【解決事例/055】頚椎捻挫、腰椎捻挫で併合11級が認定された被害者につき、保険会社の素因減額の主張を退けて示談で解決ができたケース

併合11級,痺れ,頚椎捻挫・外傷性頚部症候群

依頼者属性 性別 男性
年代 40代
職業 会社員
事故態様と相談 事故場所 大分市
事故状況 道路の端を歩行中、後ろからきた車にはねれらた。
相談のタイミング 後遺障害認定後
相談のきっかけ 賠償金の示談交渉などを弁護士に依頼したい。
怪我と後遺障害 傷病名 頚椎捻挫、腰椎捻挫など
自覚症状 頚部痛、頭痛、右上肢手指の痺れと脱力感、腰痛、左下肢の痺れ
後遺障害等級 併合11級(12級13号、12級13号)
保険会社提示額 事前提示 なし(保険会社が金額を提示する以前に弁護士が介入したため)
獲得賠償金額 損害項目 最終受取金額
金額 約1307万円
備考 治療費などを含めた賠償総額約1398万円

獲得賠償金額

損害項目最終受取金額

金額約1307万円

備考治療費などを含めた賠償総額約1398万円

 

相談から解決までの流れ

 道路の端を歩行中に後ろからきた自動車にはねられ、頚椎捻挫、腰椎捻挫などの怪我を負ったケースです。後遺障害認定後、賠償金の示談交渉を弁護士に依頼したいということで相談にお越しになり、受任に至りました。

 相談前の自賠責保険の認定では、頚部痛、頭痛、右上肢手指のシビレ、知覚鈍麻などの症状について、「局部に頑固な神経症状を残すもの」として12級13号の後遺障害が認定され、腰痛、左下肢のシビレ、知覚鈍麻等の症状について、「局部に頑固な神経症状を残すもの」として12級13号の後遺障害が認定され、2つの認定を合わせて併合11級の後遺障害が認定されていました。

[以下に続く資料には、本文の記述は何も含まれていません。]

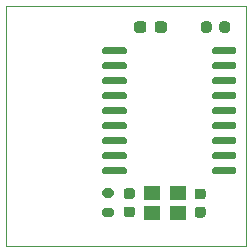
<source format=gbr>
%TF.GenerationSoftware,KiCad,Pcbnew,(5.1.9)-1*%
%TF.CreationDate,2021-06-01T13:49:10+02:00*%
%TF.ProjectId,17_CAN_Controller,31375f43-414e-45f4-936f-6e74726f6c6c,rev?*%
%TF.SameCoordinates,Original*%
%TF.FileFunction,Paste,Top*%
%TF.FilePolarity,Positive*%
%FSLAX46Y46*%
G04 Gerber Fmt 4.6, Leading zero omitted, Abs format (unit mm)*
G04 Created by KiCad (PCBNEW (5.1.9)-1) date 2021-06-01 13:49:10*
%MOMM*%
%LPD*%
G01*
G04 APERTURE LIST*
%TA.AperFunction,Profile*%
%ADD10C,0.050000*%
%TD*%
%ADD11R,1.400000X1.200000*%
G04 APERTURE END LIST*
D10*
X100330000Y-82550000D02*
X120650000Y-82550000D01*
X100330000Y-62230000D02*
X101600000Y-62230000D01*
X100330000Y-64770000D02*
X100330000Y-62230000D01*
X100330000Y-72390000D02*
X100330000Y-67310000D01*
X120650000Y-62230000D02*
X120650000Y-82550000D01*
X101600000Y-62230000D02*
X120650000Y-62230000D01*
X100330000Y-80010000D02*
X100330000Y-82550000D01*
X100330000Y-64770000D02*
X100330000Y-67310000D01*
X100330000Y-80010000D02*
X100330000Y-72390000D01*
%TO.C,R2*%
G36*
G01*
X112190000Y-63802500D02*
X112190000Y-64277500D01*
G75*
G02*
X111952500Y-64515000I-237500J0D01*
G01*
X111377500Y-64515000D01*
G75*
G02*
X111140000Y-64277500I0J237500D01*
G01*
X111140000Y-63802500D01*
G75*
G02*
X111377500Y-63565000I237500J0D01*
G01*
X111952500Y-63565000D01*
G75*
G02*
X112190000Y-63802500I0J-237500D01*
G01*
G37*
G36*
G01*
X113940000Y-63802500D02*
X113940000Y-64277500D01*
G75*
G02*
X113702500Y-64515000I-237500J0D01*
G01*
X113127500Y-64515000D01*
G75*
G02*
X112890000Y-64277500I0J237500D01*
G01*
X112890000Y-63802500D01*
G75*
G02*
X113127500Y-63565000I237500J0D01*
G01*
X113702500Y-63565000D01*
G75*
G02*
X113940000Y-63802500I0J-237500D01*
G01*
G37*
%TD*%
%TO.C,C1*%
G36*
G01*
X117715000Y-63790000D02*
X117715000Y-64290000D01*
G75*
G02*
X117490000Y-64515000I-225000J0D01*
G01*
X117040000Y-64515000D01*
G75*
G02*
X116815000Y-64290000I0J225000D01*
G01*
X116815000Y-63790000D01*
G75*
G02*
X117040000Y-63565000I225000J0D01*
G01*
X117490000Y-63565000D01*
G75*
G02*
X117715000Y-63790000I0J-225000D01*
G01*
G37*
G36*
G01*
X119265000Y-63790000D02*
X119265000Y-64290000D01*
G75*
G02*
X119040000Y-64515000I-225000J0D01*
G01*
X118590000Y-64515000D01*
G75*
G02*
X118365000Y-64290000I0J225000D01*
G01*
X118365000Y-63790000D01*
G75*
G02*
X118590000Y-63565000I225000J0D01*
G01*
X119040000Y-63565000D01*
G75*
G02*
X119265000Y-63790000I0J-225000D01*
G01*
G37*
%TD*%
%TO.C,C2*%
G36*
G01*
X110490000Y-79240000D02*
X110990000Y-79240000D01*
G75*
G02*
X111215000Y-79465000I0J-225000D01*
G01*
X111215000Y-79915000D01*
G75*
G02*
X110990000Y-80140000I-225000J0D01*
G01*
X110490000Y-80140000D01*
G75*
G02*
X110265000Y-79915000I0J225000D01*
G01*
X110265000Y-79465000D01*
G75*
G02*
X110490000Y-79240000I225000J0D01*
G01*
G37*
G36*
G01*
X110490000Y-77690000D02*
X110990000Y-77690000D01*
G75*
G02*
X111215000Y-77915000I0J-225000D01*
G01*
X111215000Y-78365000D01*
G75*
G02*
X110990000Y-78590000I-225000J0D01*
G01*
X110490000Y-78590000D01*
G75*
G02*
X110265000Y-78365000I0J225000D01*
G01*
X110265000Y-77915000D01*
G75*
G02*
X110490000Y-77690000I225000J0D01*
G01*
G37*
%TD*%
%TO.C,C3*%
G36*
G01*
X116490000Y-79265000D02*
X116990000Y-79265000D01*
G75*
G02*
X117215000Y-79490000I0J-225000D01*
G01*
X117215000Y-79940000D01*
G75*
G02*
X116990000Y-80165000I-225000J0D01*
G01*
X116490000Y-80165000D01*
G75*
G02*
X116265000Y-79940000I0J225000D01*
G01*
X116265000Y-79490000D01*
G75*
G02*
X116490000Y-79265000I225000J0D01*
G01*
G37*
G36*
G01*
X116490000Y-77715000D02*
X116990000Y-77715000D01*
G75*
G02*
X117215000Y-77940000I0J-225000D01*
G01*
X117215000Y-78390000D01*
G75*
G02*
X116990000Y-78615000I-225000J0D01*
G01*
X116490000Y-78615000D01*
G75*
G02*
X116265000Y-78390000I0J225000D01*
G01*
X116265000Y-77940000D01*
G75*
G02*
X116490000Y-77715000I225000J0D01*
G01*
G37*
%TD*%
%TO.C,R1*%
G36*
G01*
X108665000Y-79340000D02*
X109215000Y-79340000D01*
G75*
G02*
X109415000Y-79540000I0J-200000D01*
G01*
X109415000Y-79940000D01*
G75*
G02*
X109215000Y-80140000I-200000J0D01*
G01*
X108665000Y-80140000D01*
G75*
G02*
X108465000Y-79940000I0J200000D01*
G01*
X108465000Y-79540000D01*
G75*
G02*
X108665000Y-79340000I200000J0D01*
G01*
G37*
G36*
G01*
X108665000Y-77690000D02*
X109215000Y-77690000D01*
G75*
G02*
X109415000Y-77890000I0J-200000D01*
G01*
X109415000Y-78290000D01*
G75*
G02*
X109215000Y-78490000I-200000J0D01*
G01*
X108665000Y-78490000D01*
G75*
G02*
X108465000Y-78290000I0J200000D01*
G01*
X108465000Y-77890000D01*
G75*
G02*
X108665000Y-77690000I200000J0D01*
G01*
G37*
%TD*%
%TO.C,U1*%
G36*
G01*
X117765000Y-66190000D02*
X117765000Y-65890000D01*
G75*
G02*
X117915000Y-65740000I150000J0D01*
G01*
X119665000Y-65740000D01*
G75*
G02*
X119815000Y-65890000I0J-150000D01*
G01*
X119815000Y-66190000D01*
G75*
G02*
X119665000Y-66340000I-150000J0D01*
G01*
X117915000Y-66340000D01*
G75*
G02*
X117765000Y-66190000I0J150000D01*
G01*
G37*
G36*
G01*
X117765000Y-67460000D02*
X117765000Y-67160000D01*
G75*
G02*
X117915000Y-67010000I150000J0D01*
G01*
X119665000Y-67010000D01*
G75*
G02*
X119815000Y-67160000I0J-150000D01*
G01*
X119815000Y-67460000D01*
G75*
G02*
X119665000Y-67610000I-150000J0D01*
G01*
X117915000Y-67610000D01*
G75*
G02*
X117765000Y-67460000I0J150000D01*
G01*
G37*
G36*
G01*
X117765000Y-68730000D02*
X117765000Y-68430000D01*
G75*
G02*
X117915000Y-68280000I150000J0D01*
G01*
X119665000Y-68280000D01*
G75*
G02*
X119815000Y-68430000I0J-150000D01*
G01*
X119815000Y-68730000D01*
G75*
G02*
X119665000Y-68880000I-150000J0D01*
G01*
X117915000Y-68880000D01*
G75*
G02*
X117765000Y-68730000I0J150000D01*
G01*
G37*
G36*
G01*
X117765000Y-70000000D02*
X117765000Y-69700000D01*
G75*
G02*
X117915000Y-69550000I150000J0D01*
G01*
X119665000Y-69550000D01*
G75*
G02*
X119815000Y-69700000I0J-150000D01*
G01*
X119815000Y-70000000D01*
G75*
G02*
X119665000Y-70150000I-150000J0D01*
G01*
X117915000Y-70150000D01*
G75*
G02*
X117765000Y-70000000I0J150000D01*
G01*
G37*
G36*
G01*
X117765000Y-71270000D02*
X117765000Y-70970000D01*
G75*
G02*
X117915000Y-70820000I150000J0D01*
G01*
X119665000Y-70820000D01*
G75*
G02*
X119815000Y-70970000I0J-150000D01*
G01*
X119815000Y-71270000D01*
G75*
G02*
X119665000Y-71420000I-150000J0D01*
G01*
X117915000Y-71420000D01*
G75*
G02*
X117765000Y-71270000I0J150000D01*
G01*
G37*
G36*
G01*
X117765000Y-72540000D02*
X117765000Y-72240000D01*
G75*
G02*
X117915000Y-72090000I150000J0D01*
G01*
X119665000Y-72090000D01*
G75*
G02*
X119815000Y-72240000I0J-150000D01*
G01*
X119815000Y-72540000D01*
G75*
G02*
X119665000Y-72690000I-150000J0D01*
G01*
X117915000Y-72690000D01*
G75*
G02*
X117765000Y-72540000I0J150000D01*
G01*
G37*
G36*
G01*
X117765000Y-73810000D02*
X117765000Y-73510000D01*
G75*
G02*
X117915000Y-73360000I150000J0D01*
G01*
X119665000Y-73360000D01*
G75*
G02*
X119815000Y-73510000I0J-150000D01*
G01*
X119815000Y-73810000D01*
G75*
G02*
X119665000Y-73960000I-150000J0D01*
G01*
X117915000Y-73960000D01*
G75*
G02*
X117765000Y-73810000I0J150000D01*
G01*
G37*
G36*
G01*
X117765000Y-75080000D02*
X117765000Y-74780000D01*
G75*
G02*
X117915000Y-74630000I150000J0D01*
G01*
X119665000Y-74630000D01*
G75*
G02*
X119815000Y-74780000I0J-150000D01*
G01*
X119815000Y-75080000D01*
G75*
G02*
X119665000Y-75230000I-150000J0D01*
G01*
X117915000Y-75230000D01*
G75*
G02*
X117765000Y-75080000I0J150000D01*
G01*
G37*
G36*
G01*
X117765000Y-76350000D02*
X117765000Y-76050000D01*
G75*
G02*
X117915000Y-75900000I150000J0D01*
G01*
X119665000Y-75900000D01*
G75*
G02*
X119815000Y-76050000I0J-150000D01*
G01*
X119815000Y-76350000D01*
G75*
G02*
X119665000Y-76500000I-150000J0D01*
G01*
X117915000Y-76500000D01*
G75*
G02*
X117765000Y-76350000I0J150000D01*
G01*
G37*
G36*
G01*
X108465000Y-76350000D02*
X108465000Y-76050000D01*
G75*
G02*
X108615000Y-75900000I150000J0D01*
G01*
X110365000Y-75900000D01*
G75*
G02*
X110515000Y-76050000I0J-150000D01*
G01*
X110515000Y-76350000D01*
G75*
G02*
X110365000Y-76500000I-150000J0D01*
G01*
X108615000Y-76500000D01*
G75*
G02*
X108465000Y-76350000I0J150000D01*
G01*
G37*
G36*
G01*
X108465000Y-75080000D02*
X108465000Y-74780000D01*
G75*
G02*
X108615000Y-74630000I150000J0D01*
G01*
X110365000Y-74630000D01*
G75*
G02*
X110515000Y-74780000I0J-150000D01*
G01*
X110515000Y-75080000D01*
G75*
G02*
X110365000Y-75230000I-150000J0D01*
G01*
X108615000Y-75230000D01*
G75*
G02*
X108465000Y-75080000I0J150000D01*
G01*
G37*
G36*
G01*
X108465000Y-73810000D02*
X108465000Y-73510000D01*
G75*
G02*
X108615000Y-73360000I150000J0D01*
G01*
X110365000Y-73360000D01*
G75*
G02*
X110515000Y-73510000I0J-150000D01*
G01*
X110515000Y-73810000D01*
G75*
G02*
X110365000Y-73960000I-150000J0D01*
G01*
X108615000Y-73960000D01*
G75*
G02*
X108465000Y-73810000I0J150000D01*
G01*
G37*
G36*
G01*
X108465000Y-72540000D02*
X108465000Y-72240000D01*
G75*
G02*
X108615000Y-72090000I150000J0D01*
G01*
X110365000Y-72090000D01*
G75*
G02*
X110515000Y-72240000I0J-150000D01*
G01*
X110515000Y-72540000D01*
G75*
G02*
X110365000Y-72690000I-150000J0D01*
G01*
X108615000Y-72690000D01*
G75*
G02*
X108465000Y-72540000I0J150000D01*
G01*
G37*
G36*
G01*
X108465000Y-71270000D02*
X108465000Y-70970000D01*
G75*
G02*
X108615000Y-70820000I150000J0D01*
G01*
X110365000Y-70820000D01*
G75*
G02*
X110515000Y-70970000I0J-150000D01*
G01*
X110515000Y-71270000D01*
G75*
G02*
X110365000Y-71420000I-150000J0D01*
G01*
X108615000Y-71420000D01*
G75*
G02*
X108465000Y-71270000I0J150000D01*
G01*
G37*
G36*
G01*
X108465000Y-70000000D02*
X108465000Y-69700000D01*
G75*
G02*
X108615000Y-69550000I150000J0D01*
G01*
X110365000Y-69550000D01*
G75*
G02*
X110515000Y-69700000I0J-150000D01*
G01*
X110515000Y-70000000D01*
G75*
G02*
X110365000Y-70150000I-150000J0D01*
G01*
X108615000Y-70150000D01*
G75*
G02*
X108465000Y-70000000I0J150000D01*
G01*
G37*
G36*
G01*
X108465000Y-68730000D02*
X108465000Y-68430000D01*
G75*
G02*
X108615000Y-68280000I150000J0D01*
G01*
X110365000Y-68280000D01*
G75*
G02*
X110515000Y-68430000I0J-150000D01*
G01*
X110515000Y-68730000D01*
G75*
G02*
X110365000Y-68880000I-150000J0D01*
G01*
X108615000Y-68880000D01*
G75*
G02*
X108465000Y-68730000I0J150000D01*
G01*
G37*
G36*
G01*
X108465000Y-67460000D02*
X108465000Y-67160000D01*
G75*
G02*
X108615000Y-67010000I150000J0D01*
G01*
X110365000Y-67010000D01*
G75*
G02*
X110515000Y-67160000I0J-150000D01*
G01*
X110515000Y-67460000D01*
G75*
G02*
X110365000Y-67610000I-150000J0D01*
G01*
X108615000Y-67610000D01*
G75*
G02*
X108465000Y-67460000I0J150000D01*
G01*
G37*
G36*
G01*
X108465000Y-66190000D02*
X108465000Y-65890000D01*
G75*
G02*
X108615000Y-65740000I150000J0D01*
G01*
X110365000Y-65740000D01*
G75*
G02*
X110515000Y-65890000I0J-150000D01*
G01*
X110515000Y-66190000D01*
G75*
G02*
X110365000Y-66340000I-150000J0D01*
G01*
X108615000Y-66340000D01*
G75*
G02*
X108465000Y-66190000I0J150000D01*
G01*
G37*
%TD*%
D11*
%TO.C,Y1*%
X114840000Y-78090000D03*
X112640000Y-78090000D03*
X112640000Y-79790000D03*
X114840000Y-79790000D03*
%TD*%
M02*

</source>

 受任後は、保険会社と賠償金の示談交渉を行いました。この交渉の中で、保険会社は、治療中に通院した医療機関が作成した診断書に既往症として腰痛の記載があることを理由に素因減額の主張をしてきました。そこで、その医療機関のカルテを取り寄せて確認したとこと、カルテには既往症として腰痛の記載は一切ありませんでした。その後、その医療機関の主治医に、診断書の既往症の記載について照会をしたところ、診断書の既往症の記載は誤記であることが判明しました。医師への確認後、保険会社にカルテを送付し、素因減額について交渉をした結果、保険会社は、既往症の主張を撤回し、最終的に、裁判所基準をベースとした適正な金額で示談をすることができました。

 

担当弁護士の振返りポイント

 頚部と腰部に12級13号が認定され、合わせて併合11級が認定されていたケースでした。示談交渉に際しては、既往症による素因減額の有無が争いになりました。
 
 「既往症」とは、被害者が事故前に罹患していた傷病のことをいいます。「素因」とは、被害者が事故前から有していた心的要因及び身体的要因をいいます。そして、「既往症による素因減額」とは、簡単にいうと、被害者が事故前から罹患していた傷病による症状の分だけ賠償金額を減額させるというものです。
 
 本件では、保険会社の指摘するとおり、診断書に既往症の記載がありました。しかし、依頼者に確認をしたところ、診断書に記載されているような既往症はないということでしたので、医療機関からカルテを取り寄せてカルテの記載を確認したところ、他の既往症については記載されているにもかかわらず、保険会社が主張する既往症については一切記載がありませんでした。そこで、主治医に、診断書の既往症の記載の趣旨を確認したところ、診断書の記載が誤記であることが判明しました。保険会社には、カルテを送付するとともに、診断書の記載が誤記であることを説明した結果、素因減額の主張は撤回されました。素因減額がなされた場合、賠償金額が大きく減額されるケースでしたので、この点が、適正な賠償金を得るにあたって、大きなポイントとなりました。

 本件のように、診断書の記載に疑問がある場合には、カルテなどの医療記録を取り寄せたうえで、医師から直接話を聞くことが重要です。交通事故の被害者については、毎月、1か月分の診断書が作成されますが、この診断書は、1か月分を後から作成するため、カルテに比べて医療情報の正確性は劣りますカルテは、医師などの医療従事者が、診察などの際に、その都度作成をするので、情報量が正確ですし、情報量も豊富で、医学的なことが争点となった場合には、最も信頼性の高い証拠といえます
 本件に限らず、「カルテなどの医療記録の精査」「医師面談」が、医学的争点がある場合には、重要なポイントとなります。